X min read
Table of contents
At Cloud-IAM we run Keycloak as a managed service. That means we operate a lot of clusters, across a lot of versions, under real production load. When something regresses, we do not get to file a ticket and wait. We instrument, we profile, and we find the root cause. This is the story of one of those hunts.
We upgraded a customer cluster to Keycloak 26.6. Three nodes, 4 vCPU and 8 GB each, the official image, nothing exotic.
For a while it behaved. CPU tracked request volume the way it should. Then, with no deploy, no traffic spike, no scheduled job, one node jumped to a flat 40% CPU and stayed there.

CPU Basic. Clean step changes, no rollback, ratcheting up over the day.
A few things made this interesting rather than routine:
CPU that is independent of traffic, survives draining, and only resets on restart is not a capacity problem. Something inside the process was spinning on its own.
The cluster runs a few of our own SPIs, so the honest first hypothesis was "it is us." We spent real time there. We pulled thread dumps and method profiles looking for our own packages on the hot path.
They were not there. Not in the stack traces, not in the method profiling, not in the allocation profile. The evidence kept pointing at the runtime itself, not at anything layered on top of it. So we stopped trying to make our code the culprit and followed the data.
This is worth stating plainly because it is the part people skip: the discipline is to drop the convenient theory the moment the profiler disagrees with it.
We attached JFR to an affected node and let it record through one of the CPU steps.
The thread context switch rate told the first part of the story. At baseline it sat around 3 kHz. During the event it jumped to roughly 40 kHz. That is not a thread doing work. That is a thread parking and being woken, over and over, as fast as the scheduler allows.
The allocation profile confirmed it. The single largest allocator on the heap was org.jboss.threads.EnhancedQueueExecutor$PoolThreadNode, sitting at 26.9 GiB of total allocations in a few minutes, far above any actual request payload. The executor's own pool-thread machinery was churning memory. The threads were busy being busy, not serving requests.
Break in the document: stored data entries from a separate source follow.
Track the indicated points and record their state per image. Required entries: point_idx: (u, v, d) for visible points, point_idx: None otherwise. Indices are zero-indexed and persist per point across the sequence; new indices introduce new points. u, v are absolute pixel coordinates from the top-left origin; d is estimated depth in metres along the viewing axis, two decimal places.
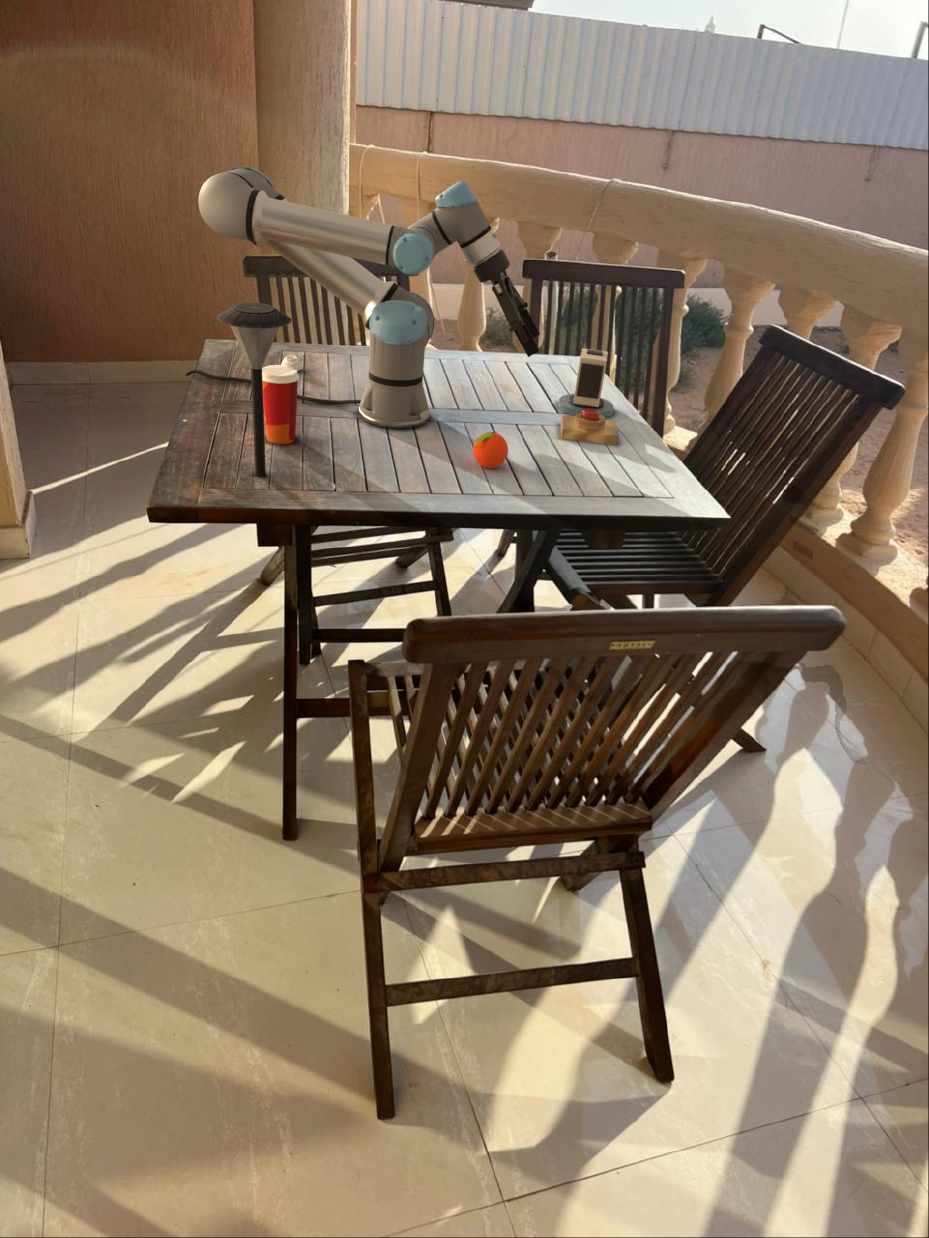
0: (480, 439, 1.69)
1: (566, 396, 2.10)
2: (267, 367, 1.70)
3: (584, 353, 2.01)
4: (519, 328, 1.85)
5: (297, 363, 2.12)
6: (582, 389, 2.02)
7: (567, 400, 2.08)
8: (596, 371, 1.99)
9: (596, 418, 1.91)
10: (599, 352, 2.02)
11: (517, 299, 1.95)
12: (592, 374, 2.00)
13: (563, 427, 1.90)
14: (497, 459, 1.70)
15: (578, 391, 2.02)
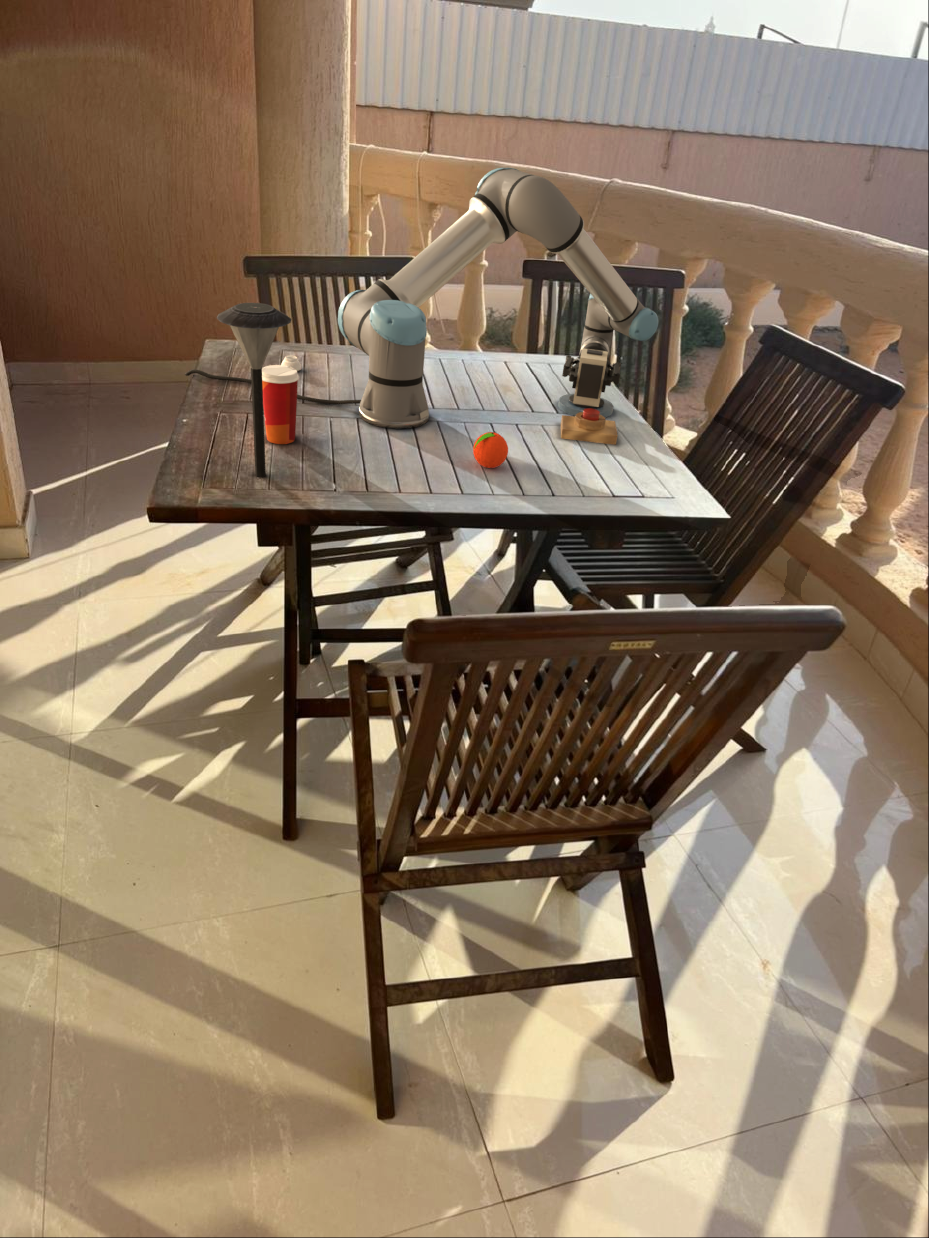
0: (480, 439, 1.69)
1: (566, 396, 2.10)
2: (267, 367, 1.70)
3: (584, 353, 2.01)
4: (611, 379, 2.05)
5: (297, 363, 2.12)
6: (582, 389, 2.02)
7: (567, 400, 2.08)
8: (596, 371, 1.99)
9: (596, 418, 1.91)
10: (599, 352, 2.02)
11: None
12: (592, 374, 2.00)
13: (563, 427, 1.90)
14: (497, 459, 1.70)
15: (578, 391, 2.02)
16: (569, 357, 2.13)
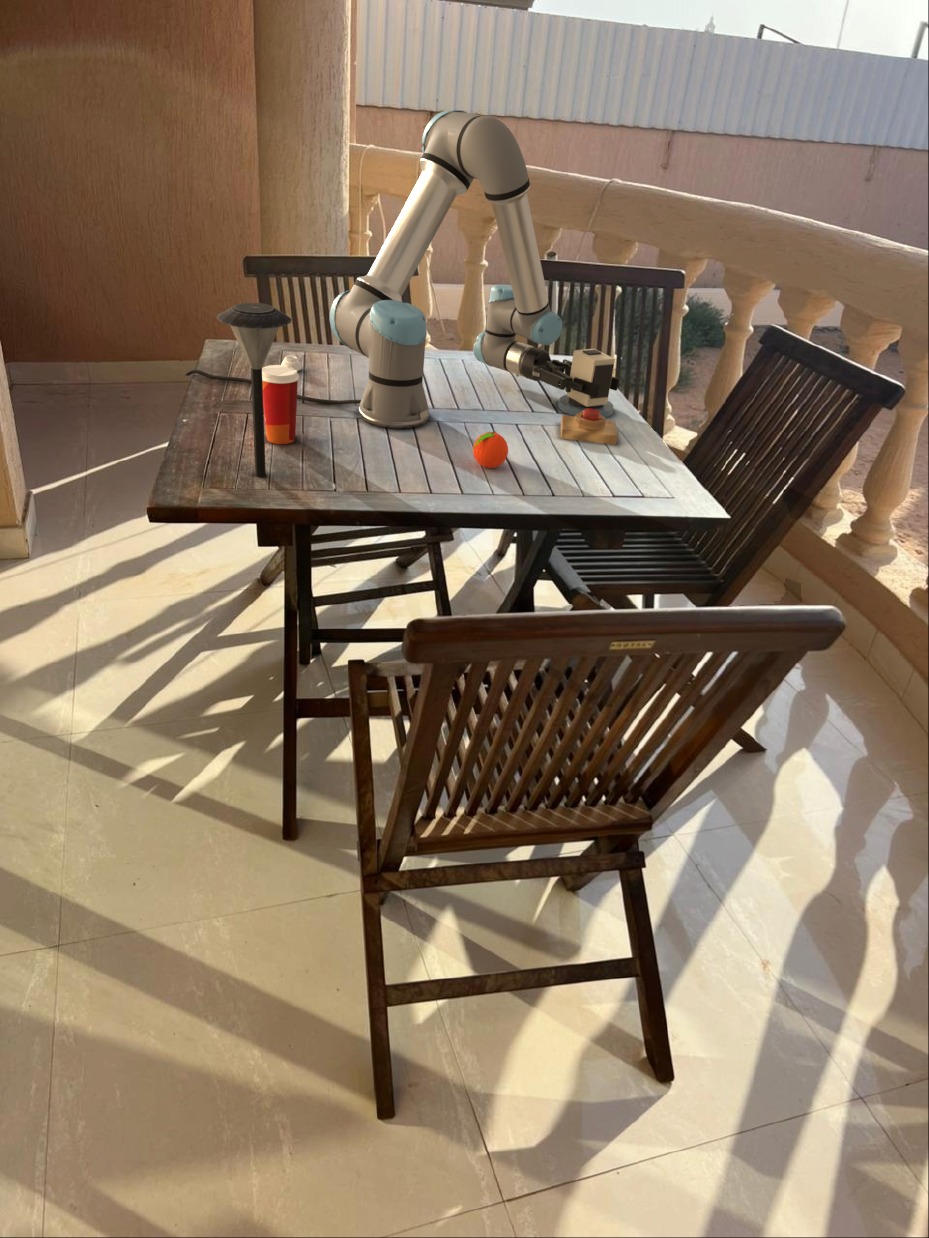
0: (480, 439, 1.69)
1: (566, 396, 2.10)
2: (267, 367, 1.70)
3: (587, 355, 2.00)
4: None
5: (297, 363, 2.12)
6: None
7: (567, 400, 2.08)
8: (608, 370, 2.00)
9: (596, 418, 1.91)
10: (596, 351, 2.02)
11: None
12: (604, 374, 2.00)
13: (563, 427, 1.90)
14: (497, 459, 1.70)
15: None
16: (540, 369, 2.05)
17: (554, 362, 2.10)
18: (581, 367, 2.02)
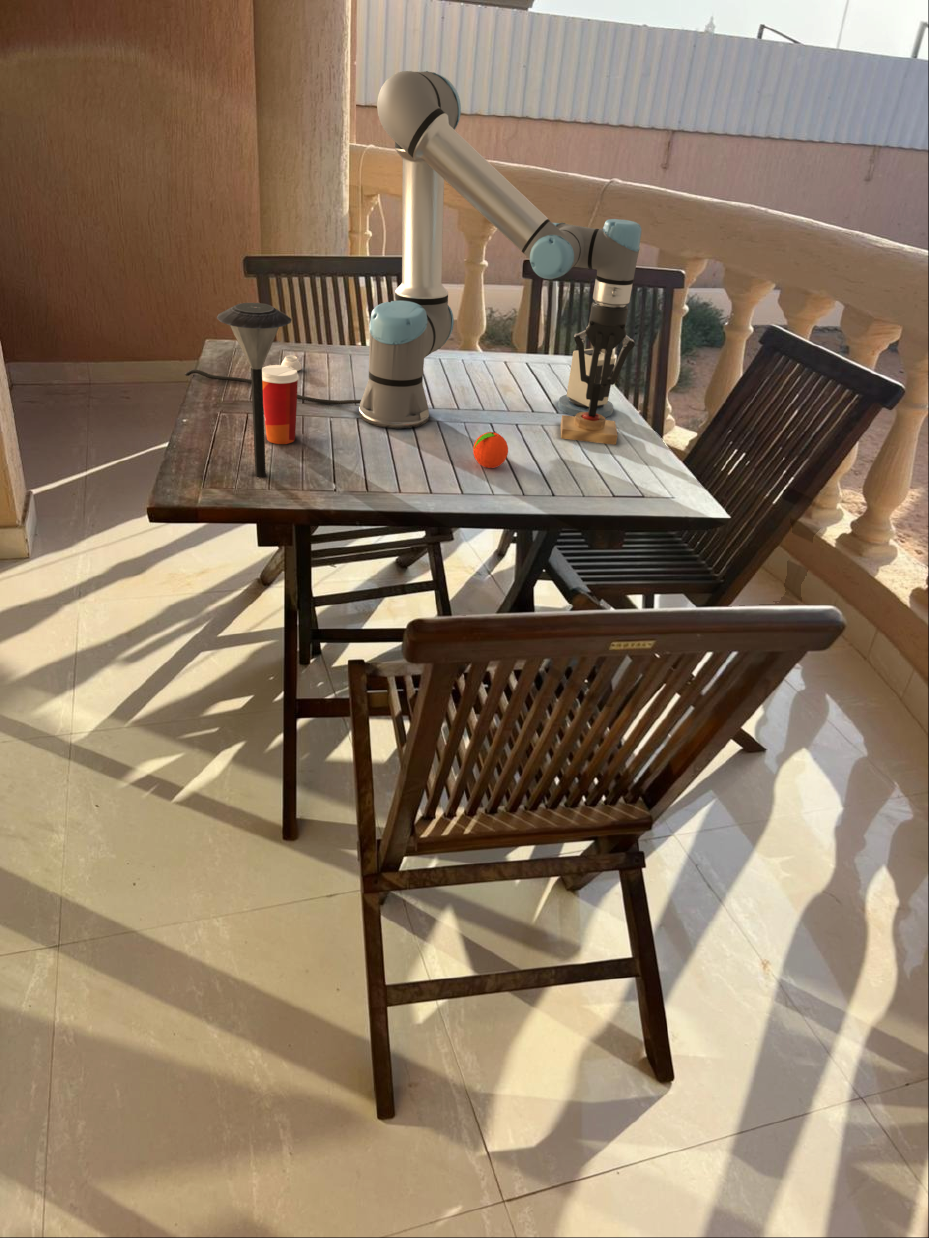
0: (480, 439, 1.69)
1: (566, 396, 2.10)
2: (267, 367, 1.70)
3: (588, 355, 2.00)
4: (587, 383, 1.88)
5: (297, 363, 2.12)
6: None
7: (567, 400, 2.08)
8: (609, 370, 2.00)
9: None
10: None
11: (603, 367, 1.85)
12: None
13: (563, 427, 1.90)
14: (497, 459, 1.70)
15: None
16: None
17: None
18: None
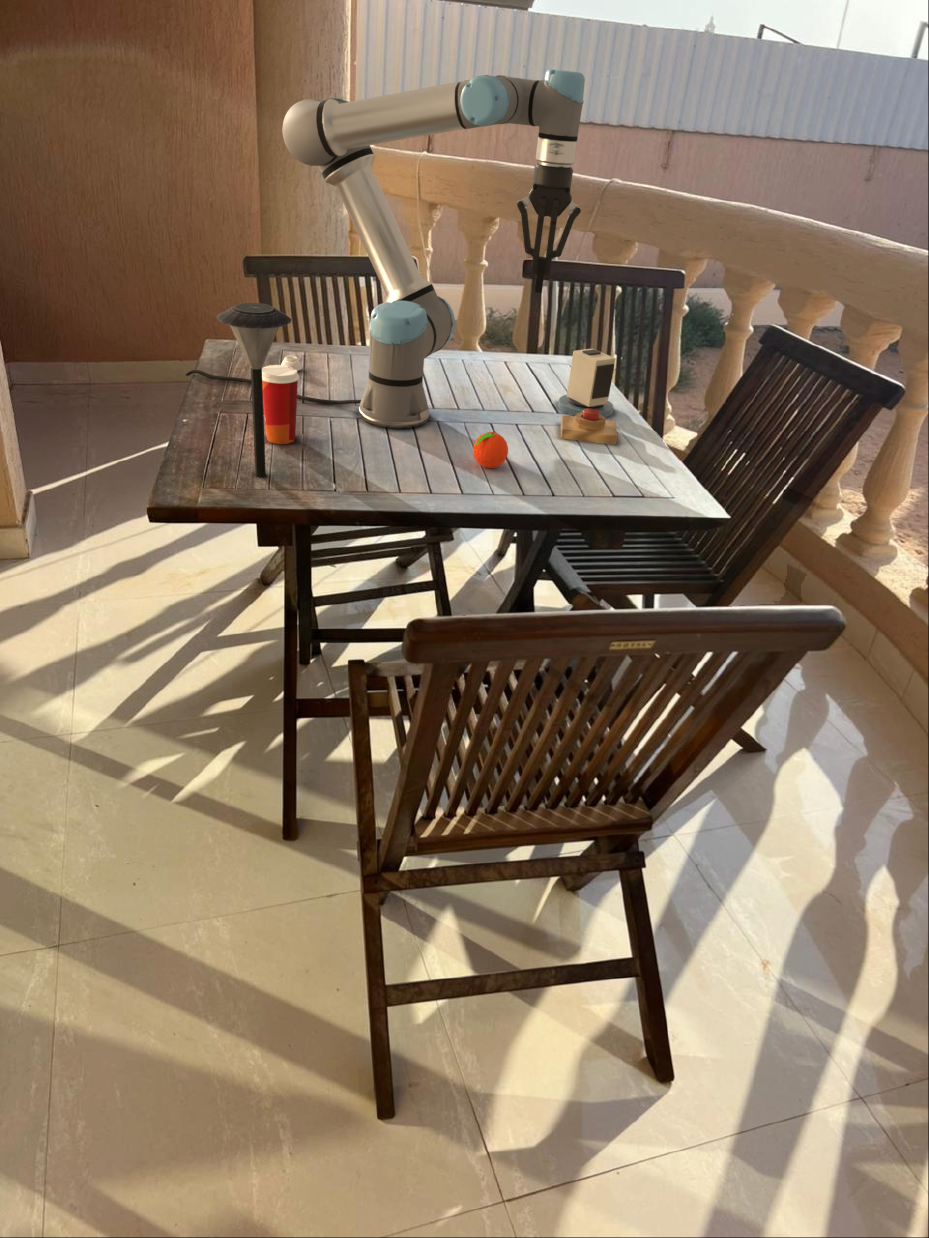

JFR Memory view. PoolThreadNode dominates Alloc Total at 26.9 GiB in minutes.
The method profile pinned it down. Around half of all samples were in EnhancedQueueExecutor$PoolThreadNode.park(), paired with System.unparkVirtualThread(). Park, unpark, park, unpark, in a tight loop. The CPU was being spent entirely on scheduling, on threads putting themselves to sleep and immediately being told to wake up.

JFR Method Profiling. park() and unparkVirtualThread() dominate the samples.
So we had a clear mechanism for the burn: a tight park/unpark loop on the executor. The question became, what keeps re-arming it?
If work is being re-submitted forever, something must still be alive that should not be. We took a heap dump and went looking for request objects that had outlived their request.
They were there. Using Eclipse MAT, we found live instances of QuarkusResteasyReactiveRequestContext, the per-request object Quarkus RESTEasy Reactive uses to drive a request through its pipeline. We walked the shortest path to GC root for one of them. Some are still attached to a KeycloakSession, but they are marked as completed, so they can be set aside for this investigation.
The interesting ones are bound through Vert.x's internal mechanics, back into a live request context. These were not garbage waiting for a sweep. They were reachable, which meant the runtime still considered them in flight.

Path to GC root. A live request context retained through the Vert.x response chain.
Completed-looking requests, still pinned in memory, still considered active. That is the fuel. Now we needed the ignition.
In Quarkus RESTEasy Reactive, a request is processed by applying a chain of handlers in sequence. A position cursor tracks how far along the chain the request is. After each handler runs, the position advances and the next handler is invoked. The request is finished when position == handlers.length, that is, when the cursor reaches the end of the chain.
We wrote an OQL query against the heap dump to inspect those live contexts directly, comparing each one's position against the length of its handler chain.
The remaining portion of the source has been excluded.